Coffee’s price has increased by 82% since 2017, with the biggest increase happening over the last three years.

Why is coffee’s price so high?

Simply put, the reason for coffee being so expensive, is supply. Prices of Arabica coffee have increased by 24% over the last year according to FNB Commercial. Below-average rainfall in Brazil, the world’s largest Arabica coffee supplier, is the reason for this increase.

Vietnam, the world’s largest producer of Robusta coffee beans, has also experienced dry conditions. Vietnam’s 2024/25 Robusta coffee crop may likely be the lowest in 13 years. Poor rainfall in Vietnam has caused ‘irreversible damage’ to coffee blossoms. 

The Globe and Mail reported that there are continued ‘fears that excessive dryness in Brazil and Vietnam will damage coffee crops and curb global production’. 

Other influencing factors are global conflicts as well as logistics challenges and delays in deliveries of the product to world markets. Paul Makube, a senior agricultural economist at FNB, warned that a weaker exchange rate may lead to more price increases in the future.

In South Africa, instant coffee prices hover just under R200 per 200g depending on the brand. Local retailers run specials on instant coffee every now and then to attract customers to their stores.

Significant increase in price of coffee

South Africans are feeling the impact with coffee’s price that keeps climbing. Although the biggest increase has taken place over the past three years, there has been a significant jump of 82% in coffee’s price since 2017.

Increase in coffee prices

As shown in the image above, the price of instant coffee only really started to climb in 2021. From 2017 to 2020, the price remained relatively flat.

Many coffee drinkers enjoy sugar and/or milk in their coffee – two other goods with price increases.
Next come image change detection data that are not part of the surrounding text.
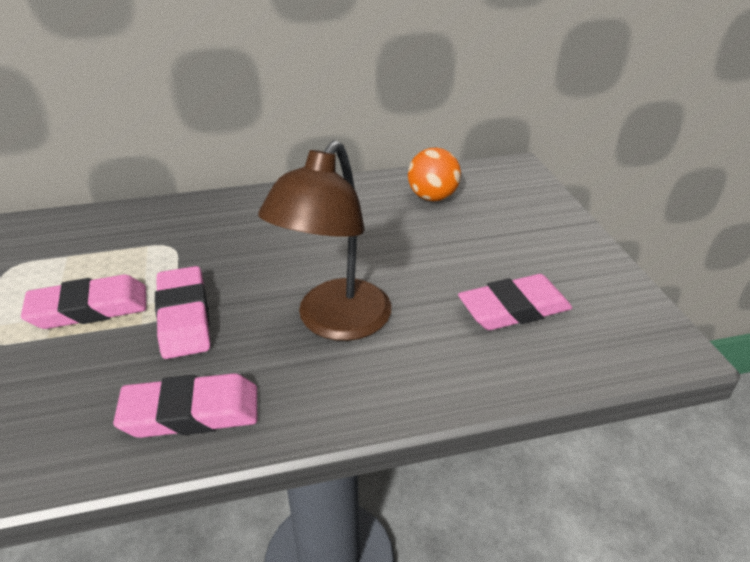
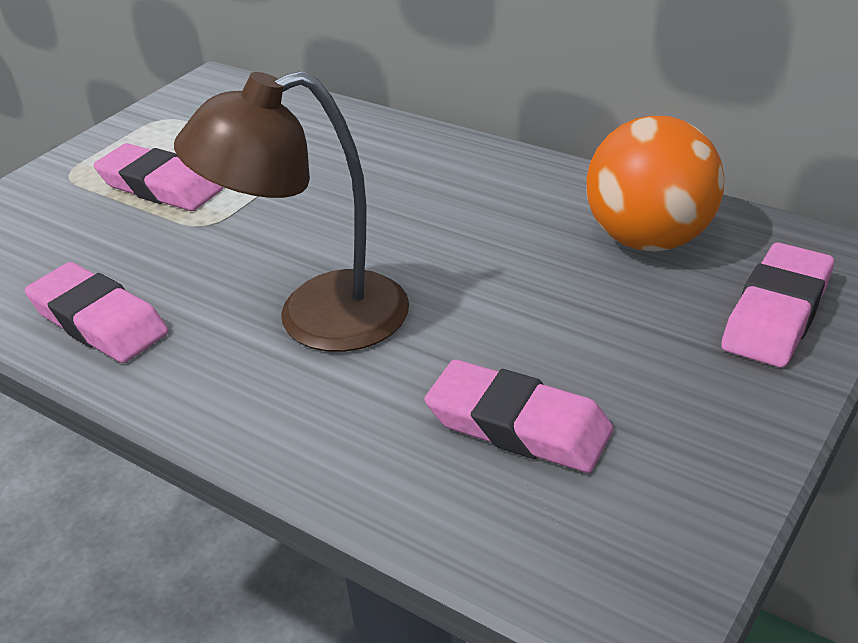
camera: 50 degrees right, 0 degrees up
pink eraser [155,266,210,359] -> pink eraser moved to [721,242,834,367]
orange ball [408,148,461,201] -> orange ball [586,116,725,252], size x1.50

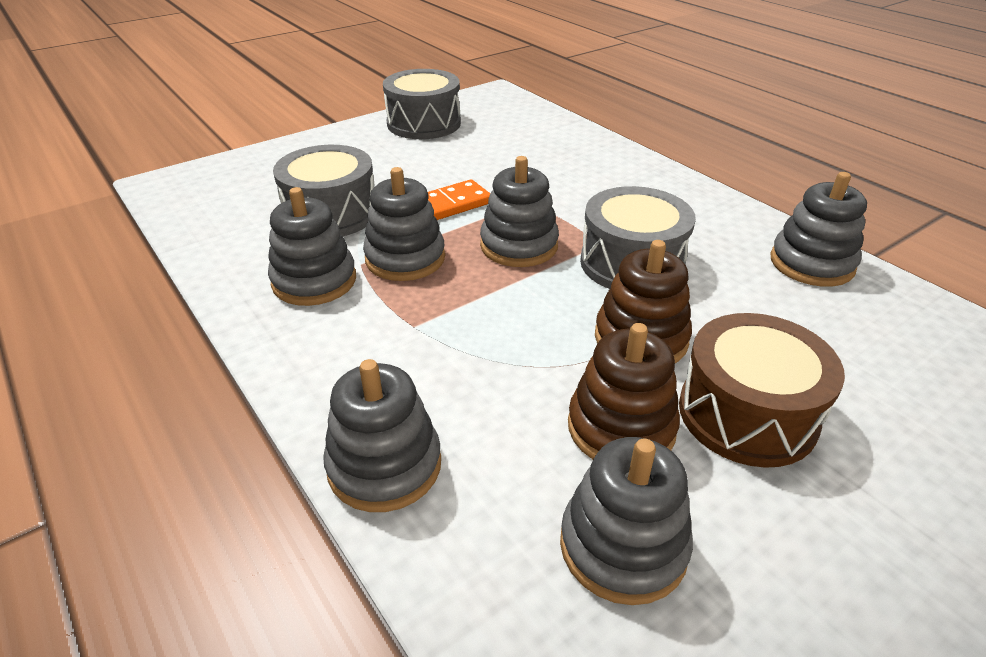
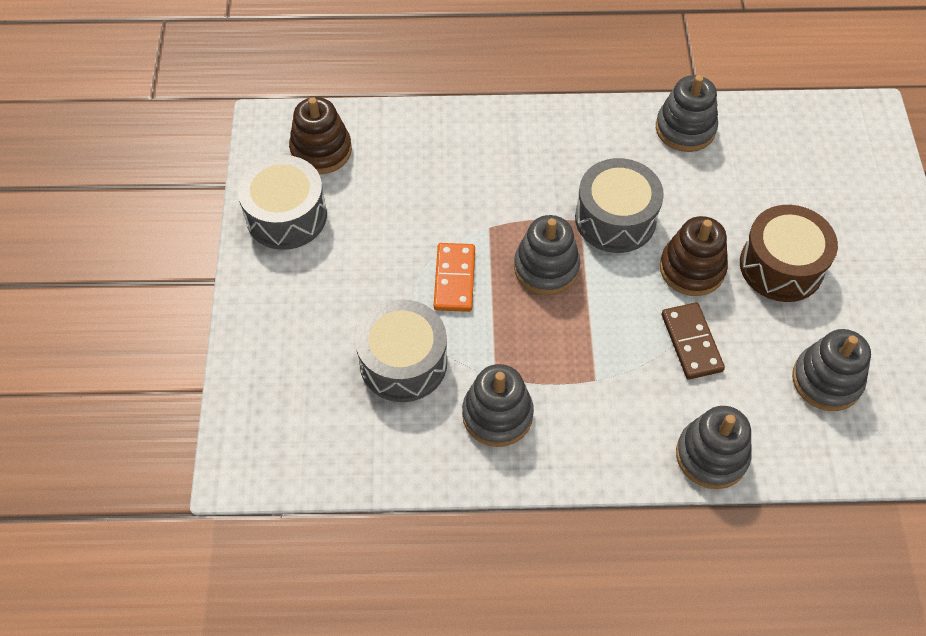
camera: 55 degrees left, 20 degrees up
grey stacking toy [363,167,445,281] -> none
brown stacking toy [568,323,680,459] -> brown stacking toy moved to [289,97,352,174]
none -> brown domino [662,303,725,379]

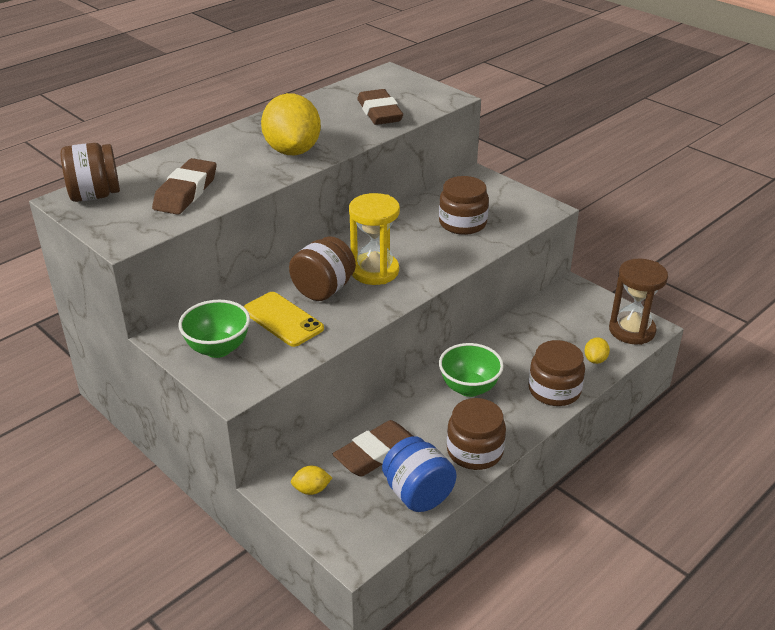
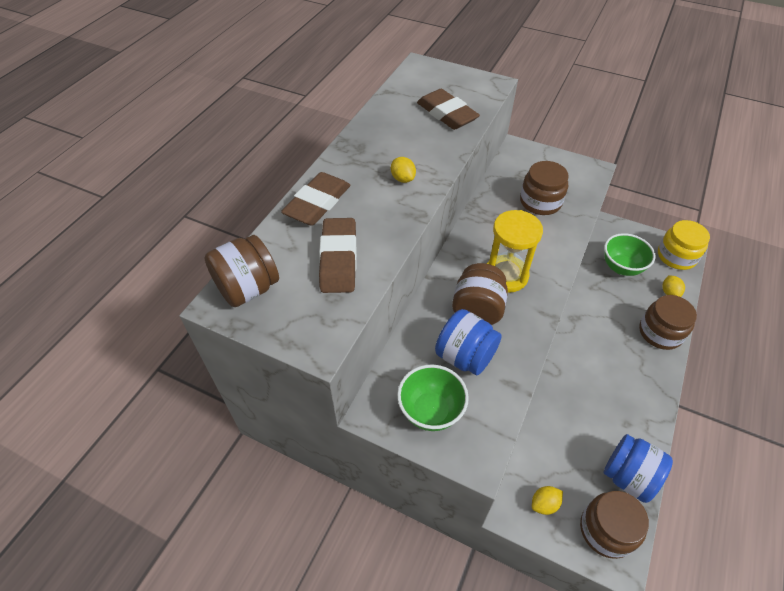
camera: 20 degrees left, 15 degrees up
yellow phone [243,292,324,347] -> blue jar [435,309,502,375]
yellow lemon [261,93,321,155] -> yellow lemon [391,157,416,183], size x0.42
brown eraser [333,420,413,477] -> brown eraser moved to [281,172,350,225]
green bowl [439,343,504,397] -> green bowl moved to [604,233,655,276]
brown jar [447,398,506,470] -> brown jar moved to [580,491,649,559]
brown hourglass [609,259,668,345] -> yellow jar [658,220,710,270]

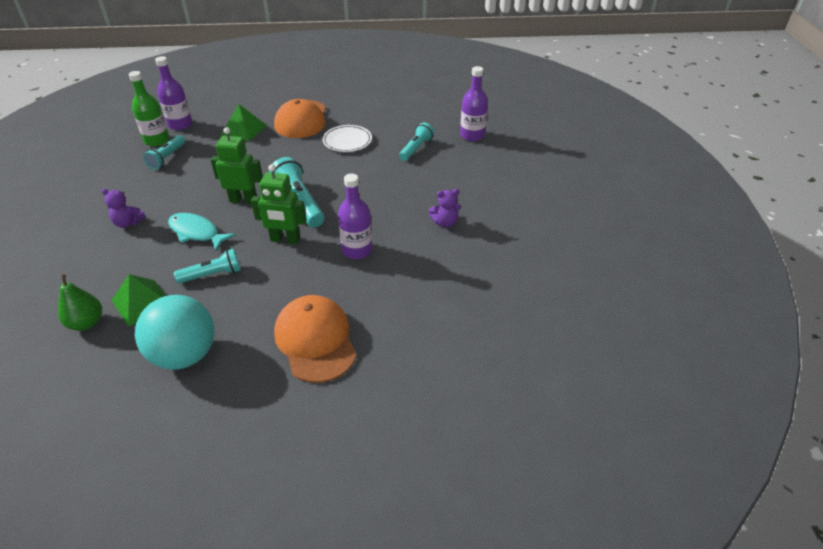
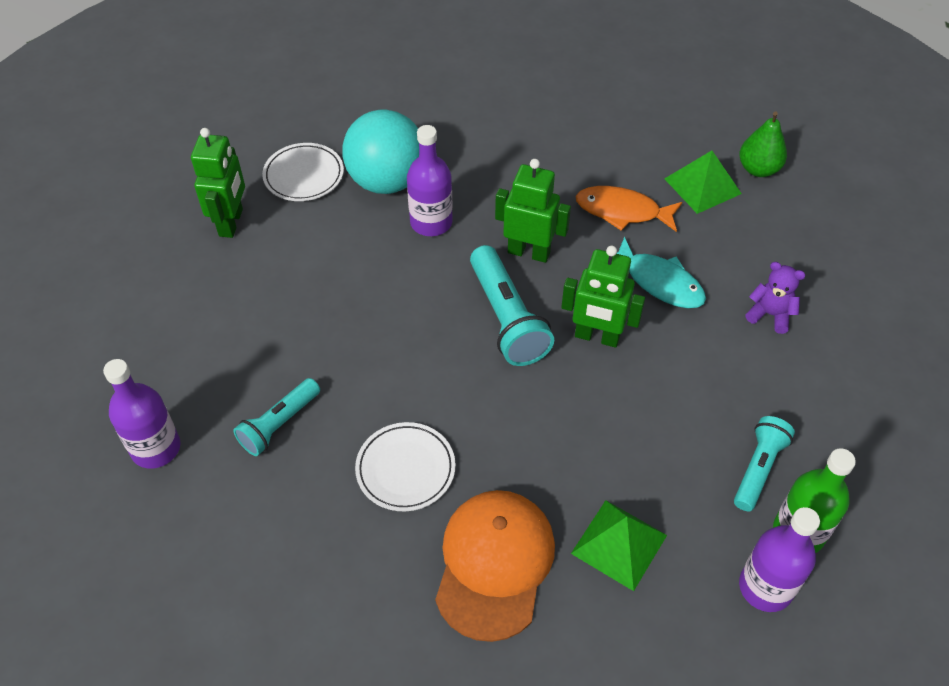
camera: 170 degrees left, 10 degrees up
turquoise ball [135,295,215,370] -> turquoise ball moved to [343,110,419,194]
turquoise flashlight [174,249,241,284] -> orange fish [576,186,682,232]
orange cap [274,295,356,383] -> none
purple teddy bear [429,189,461,228] -> none
none -> green robot [191,128,245,238]
none -> white plate [262,143,344,201]

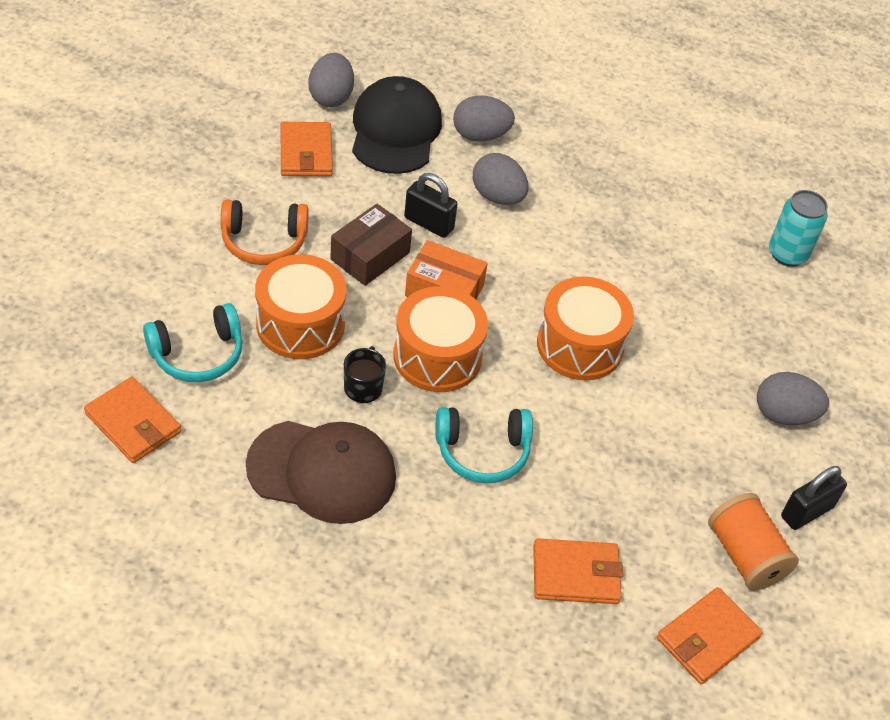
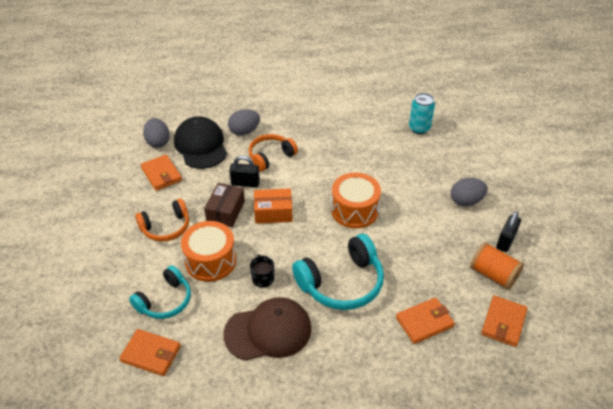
camera: 20 degrees left, 5 degrees down
orange drum [393,286,488,392] -> none
turquoise headphones [435,407,533,483] -> turquoise headphones [292,234,384,310], size x1.55
grey egg [473,153,529,205] -> orange headphones [249,134,298,171]

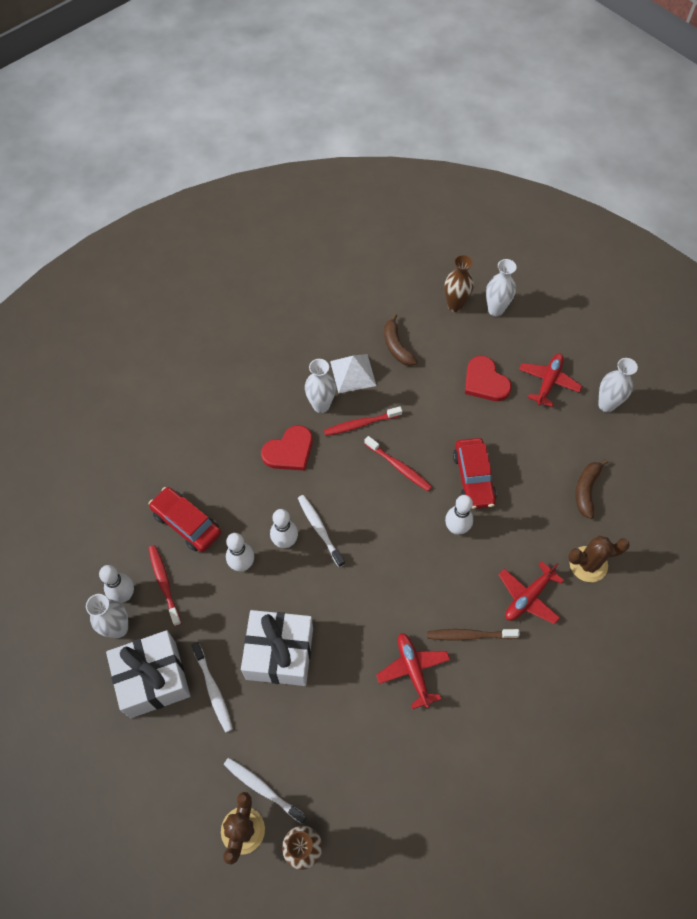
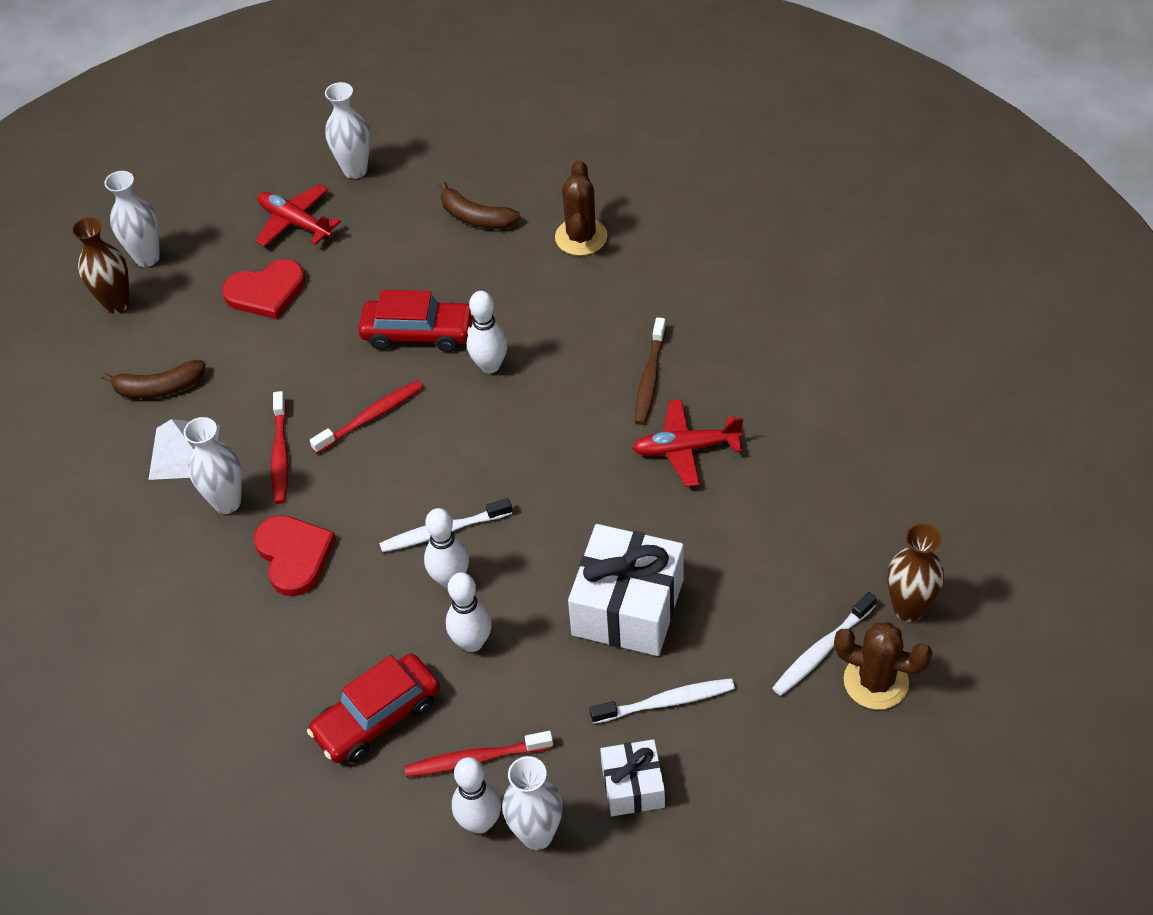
camera: 75 degrees left, 10 degrees down
white gift [106,630,190,718] -> white gift [600,739,665,816], size x0.56
red plane [498,561,564,624] -> none

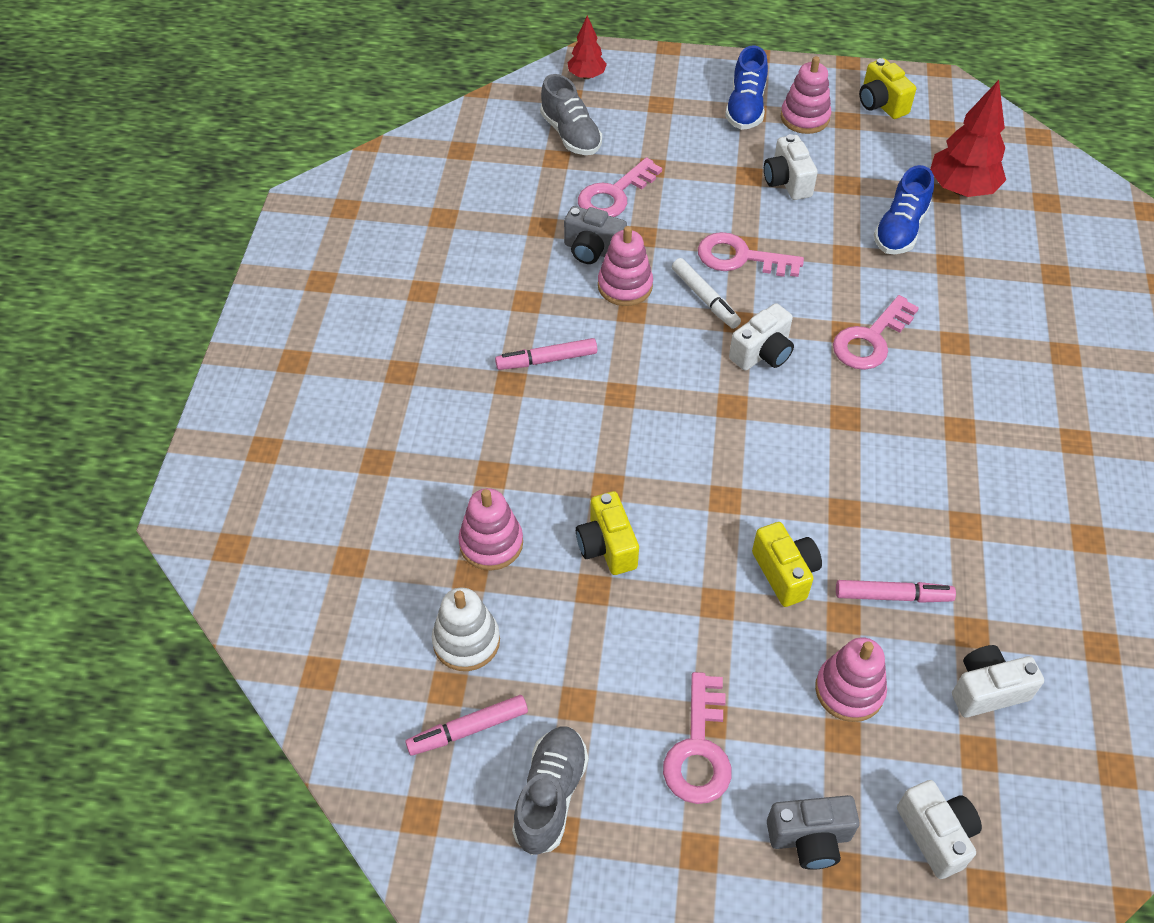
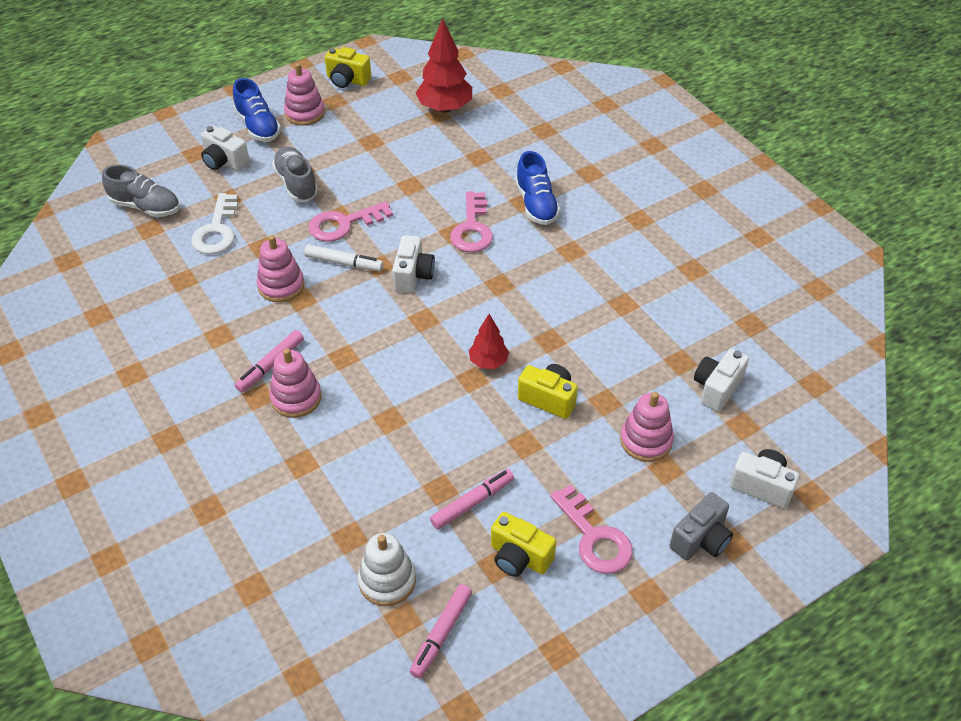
camera: 40 degrees left, 5 degrees down
pink stacking toy [458,488,523,570] -> pink stacking toy moved to [269,348,321,418]
grey shoe [512,727,588,855] -> grey shoe moved to [272,146,318,202]
grey camera [564,206,627,264] -> none
red tree [567,15,607,79] -> red tree moved to [469,314,509,369]
yellow camera [576,491,639,575] -> yellow camera moved to [491,512,556,577]
pink key [578,157,662,217] -> white key [191,193,238,254]
white camera [764,134,818,200] -> white camera moved to [201,125,250,171]
pink marker [836,580,956,603] -> pink marker moved to [430,469,514,529]
blue shoe [874,165,934,254] -> blue shoe moved to [515,151,560,225]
Source: https://www.statssa.gov.za/wp-content/uploads/2024/06/cpiJu2.jpg
Increase in sugar and milk prices

Experts have seen it coming

CNN reported that climate change poses a huge threat to the coffee industry. Coffee crops need specific temperature, light, and humidity levels to grow properly.

According to Philipp Navratil, global head of Nestle’s coffee strategic business unit, estimates show that around 30 years from now, half of coffee lands as they exist today will no longer be viable for coffee production.

Results of a study that was published in 2022 showed that coffee plants will be drastically less suitable for cultivation in current coffee-producing regions in the future because of the impacts of climate change. The main coffee producing countries investigated during the study were Brazil, Vietnam, Indonesia, and Colombia. All these will likely see a strong decline in suitable areas in the future.

Currently the most suitable areas for coffee growth are in Central and South America, particularly Brazil, as well as Central and West Africa and parts of South and Southeast Asia.